Possono anche aver avuto poca eco a livello nazionale, almeno fino alla crisi in Catalogna. Ma i due referendum consultivi per l’autonomia che si terranno il 22 ottobre in Lombardia e in Veneto hanno suscitato un grande interesse anche fra i partiti minori, quelli che sfuggono al solito elenco dei favorevoli e dei contrari al quesito. Dall’estate, prima insomma che a Barcellona succedesse quello che è successo, diversi piccoli leader – anche del Sud – hanno cercato di inserirsi nel dibattito lombardo-veneto, probabilmente in preparazione degli equilibri ben più delicati delle prossime elezioni Politiche.

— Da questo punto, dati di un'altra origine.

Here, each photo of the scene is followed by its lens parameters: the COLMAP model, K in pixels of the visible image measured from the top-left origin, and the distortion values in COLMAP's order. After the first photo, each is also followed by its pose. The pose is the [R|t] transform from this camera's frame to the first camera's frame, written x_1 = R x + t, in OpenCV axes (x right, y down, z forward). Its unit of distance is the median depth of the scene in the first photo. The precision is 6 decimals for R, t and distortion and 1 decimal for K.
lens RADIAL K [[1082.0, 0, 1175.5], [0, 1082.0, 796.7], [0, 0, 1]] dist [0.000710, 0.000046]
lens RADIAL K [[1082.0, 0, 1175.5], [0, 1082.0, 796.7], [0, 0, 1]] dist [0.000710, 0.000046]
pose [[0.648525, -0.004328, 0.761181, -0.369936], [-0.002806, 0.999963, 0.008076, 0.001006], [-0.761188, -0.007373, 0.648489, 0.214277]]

A Milano, per esempio, si è presentato con grande determinazione Gianni Alemanno, l’ex sindaco di Roma che guida il Movimento per la sovranità, insieme a Francesco Storace, ex presidente della Regione Lazio. I due esponenti storici della destra hanno anche fondato un comitato per sostenere il Sì alla consultazione. Secondo Alemanno, si tratta di un disegno che non romperà la solidarietà nazionale ma porterà la giusta autonomia anche alle Regioni del Centrosud. “La grande patria è fatta dalle piccole patrie”, il ragionamento dell’ex sindaco della Capitale, protagonista anche di un curioso fuoriprogramma. I suoi sostenitori milanesi avevano prenotato i tavolini di un bar sotto il palazzo della Regione, quindi sotto gli uffici di Maroni, per presentare il comitato. Ma quando hanno srotolato i manifesti, sono stati fatti allontanare: non avevano il permesso di organizzare un appuntamento politico in una piazza che ha rigide regole interne.

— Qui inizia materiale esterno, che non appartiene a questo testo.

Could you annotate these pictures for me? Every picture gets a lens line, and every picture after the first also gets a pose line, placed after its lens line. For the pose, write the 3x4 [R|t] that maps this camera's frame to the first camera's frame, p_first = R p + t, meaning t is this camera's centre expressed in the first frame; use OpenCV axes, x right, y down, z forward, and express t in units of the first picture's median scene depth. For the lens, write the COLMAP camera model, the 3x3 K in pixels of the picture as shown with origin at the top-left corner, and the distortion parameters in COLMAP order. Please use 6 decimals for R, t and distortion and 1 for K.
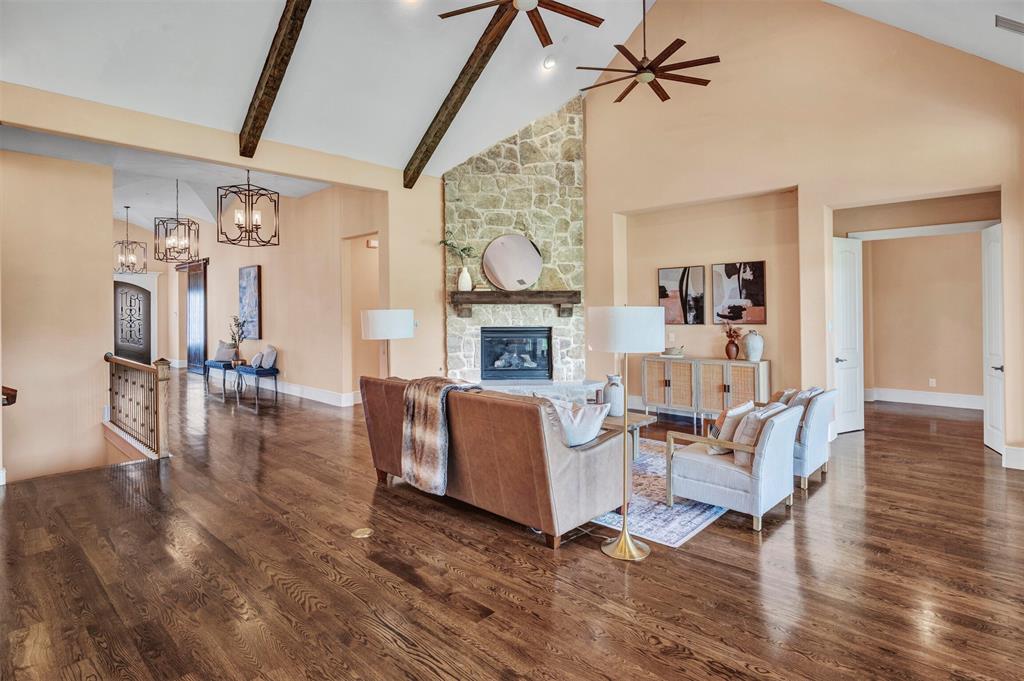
lens RADIAL K [[526.3, 0, 513.2], [0, 526.3, 311.5], [0, 0, 1]] dist [0.005620, -0.001199]
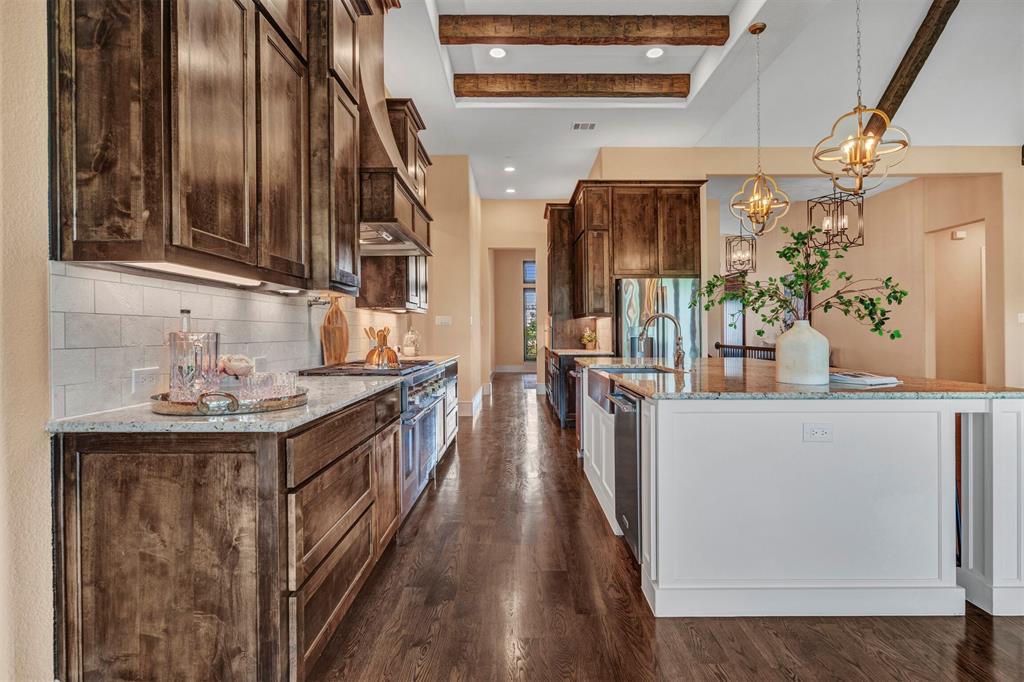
lens RADIAL K [[526.3, 0, 517.3], [0, 526.3, 334.7], [0, 0, 1]] dist [0.005620, -0.001199]
pose [[0.695177, 0.002557, -0.718834, -0.173690], [-0.000066, 0.999994, 0.003494, 0.057549], [0.718839, -0.002382, 0.695173, -0.276705]]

Nel centrodestra tutti sono a favore della maggiore autonomia della Lombardia e del Veneto. Più o meno tutti. Perché la leader di Fratelli d’Italia, Giorgia Meloni, pur lasciando libertà di voto ai suoi dirigenti locali, ha sostenuto che si tratta di referendum propagandistici e anche rischiosi per la tenuta del valore di patria. Anche per questo, la coppia Alemanno-Storace sta cercando di sfruttare l’occasione, per togliersi qualche sfizio a destra dell’alleanza ballerina fra Silvio Berlusconi e Matteo Salvini. Lo stesso accade nell’area centrista. L”ex governatore lombardo, Roberto Formigoni, ha sostenuto che le consultazioni del 22 ottobre sono inutili ma ha detto che andrà comunque a votare per il Sì.
Formigoni oggi è senatore di Alternativa Popolare, che è impegnata anche nella ricostruzione di una proposta politica centrista al fianco di Berlusconi. Uno dei compagni di strada è Stefano Parisi, fondatore di Energie per l’Italia, che in attesa di misurarsi alle prossime Politiche è invece stato fra i primi a mettersi in strada con i gazebo per il Sì: “Autonomia non vuol dire più soldi alle Regioni – uno dei motivi di mobilitazione – ma meno tasse per i cittadini”. Sul carro referendario del centrodestra è salito, poi, Gaetano Quagliariello, che si è presentato al Nord chiedendo una mobilitazione capillare e per dire che anche lui (e il suo movimento Idea) è per la maggiore autonomia, “che può essere una soluzione che vale per tutta Italia”. Come hanno fatto i Pensionati della famiglia Fatuzzo.
Sul fronte opposto a quello del Sì, c’è meno movimento. Perché una barricata del No riconoscibile non si vede. Chi è contrario ai referendum punta infatti sul partito degli astensionisti e quindi vuole farsi notare il meso possibile, per evitare che si parli troppo della scadenza del 22 ottobre. Ma anche in questo caso qualcuno dei piccoli si è mosso convocando i giornalisti. Come ha fatto Riccardo Nencini, viceministro delle Infrastrutture ma soprattutto segretario del Partito socialista. Per lui andare a votare i due referendum di Lombardia e Veneto “è inutile”. E lo ha voluto far sapere.